11. The next contention of the assessee is that the activity carried on was within the definition of “infrastructure facility” as defined in Explanation to section 80IA(4) means a “road including toll road, a bridge or a rail system” .
In support assessee has placed on record the definition of “bridge” means “A building of stone or wood erected across a river or canal, for the common ease and benefit of travellers.” “A bridge is a structure of wood, iron, brick, or stone, ordinarily erected over a river, creek, pond, or lake; or over a ravine, railroad, canal, or other obstruction in a highway, so as to make a continuous roadway, and afford to travellers a convenient passageway from one bank to the other. While a bridge is a part of the highway which passes over it, no definite rule can be laid down as to where one terminates and the other begins.” “A road culvert is regarded as a bridge structure, even in Engineering Terminology. Standard Specifications and Code of Practice page 2, defines ‘bridges’ as follows. The term ‘bridges’ as used in this code will mean all types of structures, such as culverts, cause-ways and viaducts unless it is repugnant to the context.”
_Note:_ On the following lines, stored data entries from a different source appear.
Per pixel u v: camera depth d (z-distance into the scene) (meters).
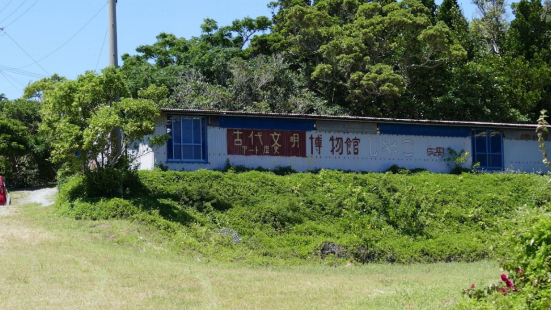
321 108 35.56
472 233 22.66
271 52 41.41
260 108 34.72
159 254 16.61
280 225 21.09
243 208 21.64
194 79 36.31
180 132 24.69
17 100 41.75
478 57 43.41
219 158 25.16
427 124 28.52
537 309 9.23
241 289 13.23
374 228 21.72
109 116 19.88
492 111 37.44
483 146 29.69
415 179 26.02
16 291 11.80
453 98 36.34
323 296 12.84
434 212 23.69
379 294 13.11
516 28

11.1 By this definition, the appellant has tried to demonstrate that a bridge can be an “under-bridge” or an “over-bridge”. Even “culvert” is also a type of a bridge structure. This technical aspect appears to be correct, rather there should not be any dispute about this fact that the assessee had undertaken the construction of under/over bridges and both must fall within the definition of “Infrasturcture facilities” as prescribed in the statute. We hereby hold accordingly.
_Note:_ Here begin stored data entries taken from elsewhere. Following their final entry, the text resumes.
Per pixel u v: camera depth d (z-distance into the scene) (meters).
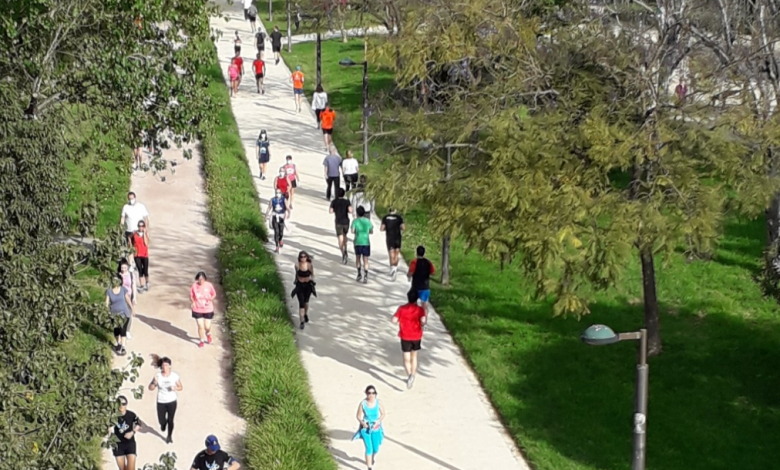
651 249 16.95
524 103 17.70
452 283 23.22
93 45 19.12
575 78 17.52
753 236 25.67
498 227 16.00
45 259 11.75
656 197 16.20
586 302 16.27
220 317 21.27
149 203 28.02
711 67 18.78
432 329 21.11
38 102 18.08
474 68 21.33
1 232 11.41
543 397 18.34
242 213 26.92
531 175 15.76
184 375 18.86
11.2 Next, the assessee has also brought on record the Agreements executed with several authorities. Photocopies of the agreement has also been placed on record in respect of following authorities.
|A||Agreement with Northern Railway|
|B||Agreement with AUDA|
|C||Agreement with East-cost Railway|
|D||Agreement with Central Railway|
|E||Agreement with Western Railway Ahmedabad|
|F||Agreement with Western Railway Mumbai|
|G||Agreement with G.W.R.D.C.|
|H||Agreement with Irrigation Dept.|
|I||Agreement with G.W.S.S.B|
11.3 To examine whether the work assigned to this assessee was in the capacity of a “Contractor” or the assessee has executed the work as a “Developer”, we have perused the terms of some of the agreements. Our attention has been drawn on an agreement with “Northern Railway”, wherein the scope of the work has been defined as follows:-
“2. SCOPE OF WORK:
2.1 Procurement/Fabrication of necessary plant and equipment like, jacking jigs, sumps and any other plants equipment required for execution of this work.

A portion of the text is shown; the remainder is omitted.